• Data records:
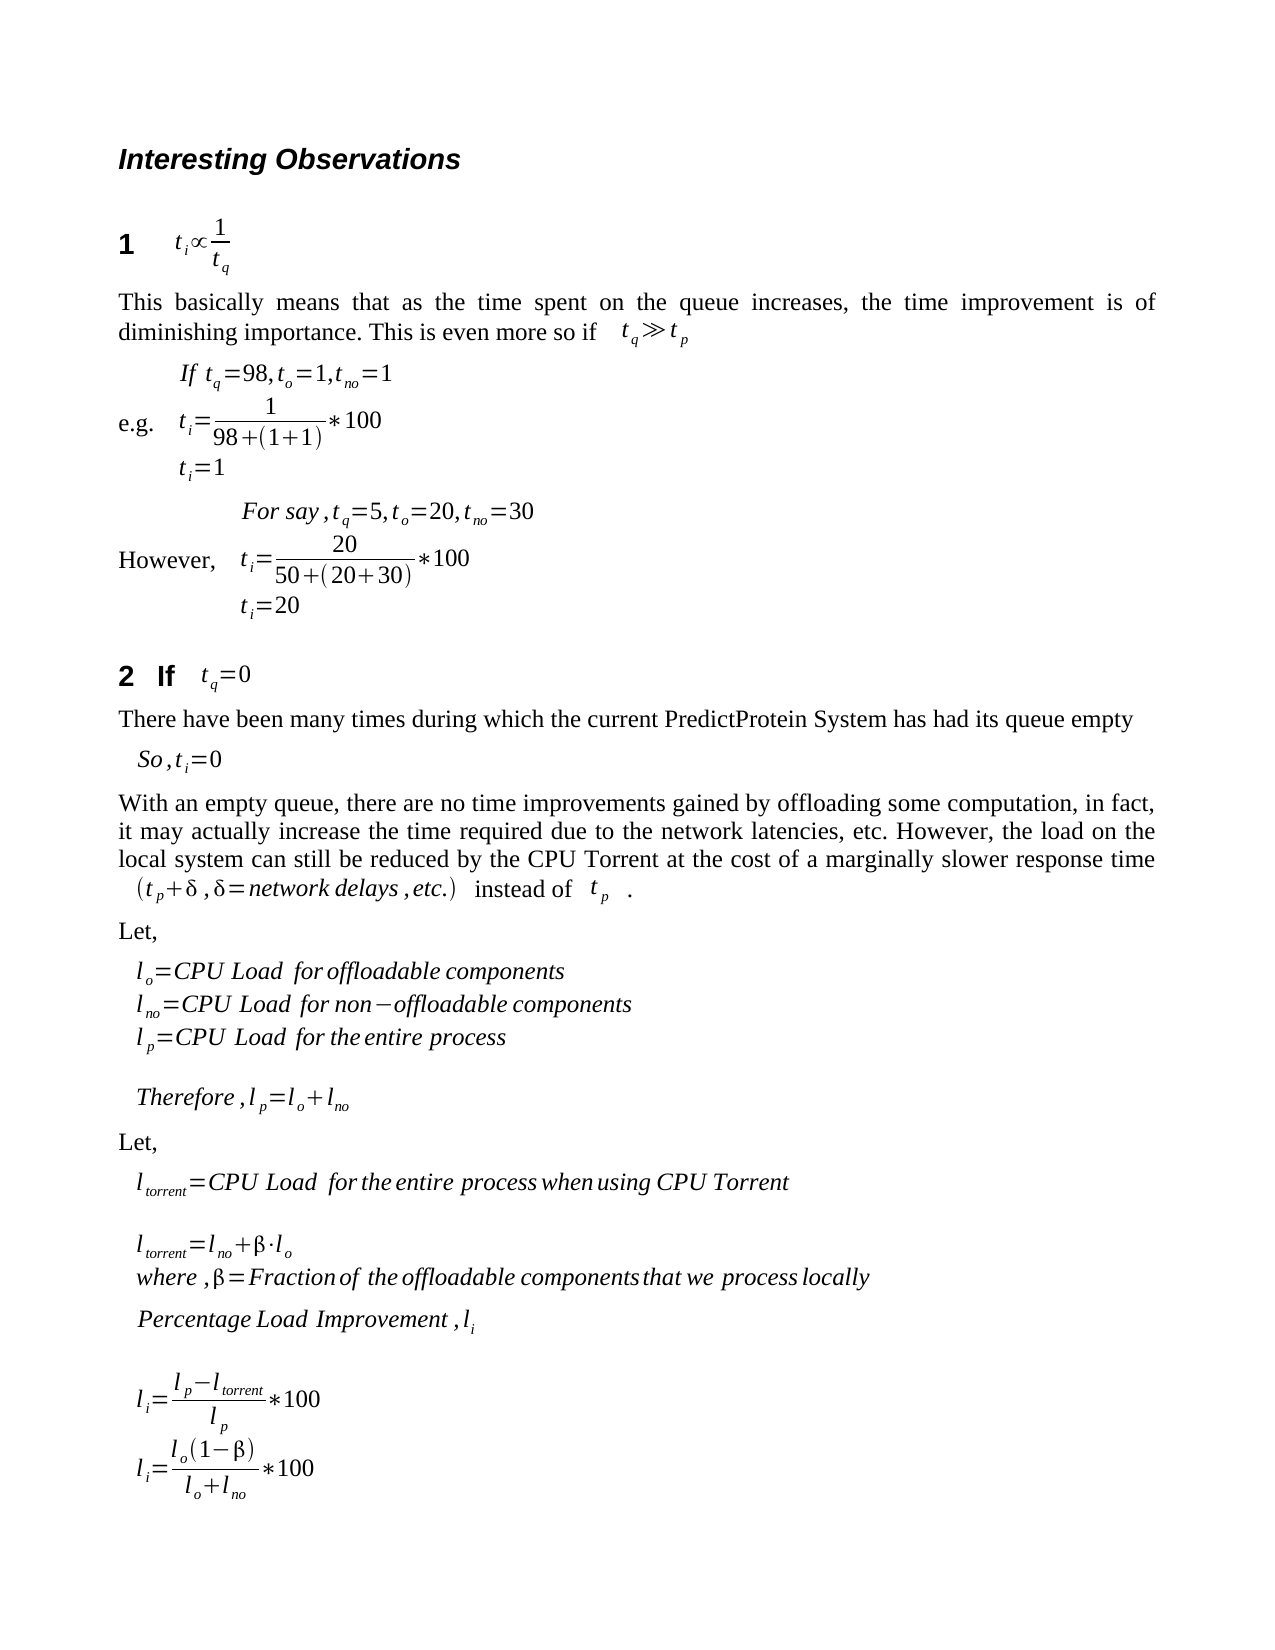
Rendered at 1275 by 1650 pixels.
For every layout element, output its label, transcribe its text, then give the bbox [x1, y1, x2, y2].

text There have been many times during which the current PredictProtein System has had its queue empty [118, 706, 1157, 733]
text Let, [118, 917, 1157, 945]
text Let, [118, 1128, 1157, 1156]
subtitle If [118, 660, 1157, 693]
text This basically means that as the time spent on the queue increases, the time improvement is of diminishing importance. This is even more so if [118, 288, 1157, 347]
text e.g. [118, 360, 1157, 485]
text With an empty queue, there are no time improvements gained by offloading some computation, in fact, it may actually increase the time required due to the network latencies, etc. However, the load on the local system can still be reduced by the CPU Torrent at the cost of a marginally slower response timeinstead of. [118, 789, 1157, 905]
text However, [118, 498, 1157, 623]
subtitle Interesting Observations [118, 143, 1157, 176]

• Work item:
Any pictures above are to be left out. Retype the rest of the records exactly.

• Solution to this exercise:
Rendered at 1275 by 1650 pixels.
For every layout element, output its label, transcribe its text, then give the bbox [x1, y1, x2, y2].

text There have been many times during which the current PredictProtein System has had its queue empty [118, 706, 1157, 733]
text Let, [118, 917, 1157, 945]
text Let, [118, 1128, 1157, 1156]
subtitle If [118, 660, 1157, 693]
text This basically means that as the time spent on the queue increases, the time improvement is of diminishing importance. This is even more so if [118, 288, 1157, 347]
text e.g. [118, 360, 1157, 485]
text With an empty queue, there are no time improvements gained by offloading some computation, in fact, it may actually increase the time required due to the network latencies, etc. However, the load on the local system can still be reduced by the CPU Torrent at the cost of a marginally slower response timeinstead of. [118, 789, 1157, 905]
text However, [118, 498, 1157, 623]
subtitle Interesting Observations [118, 143, 1157, 176]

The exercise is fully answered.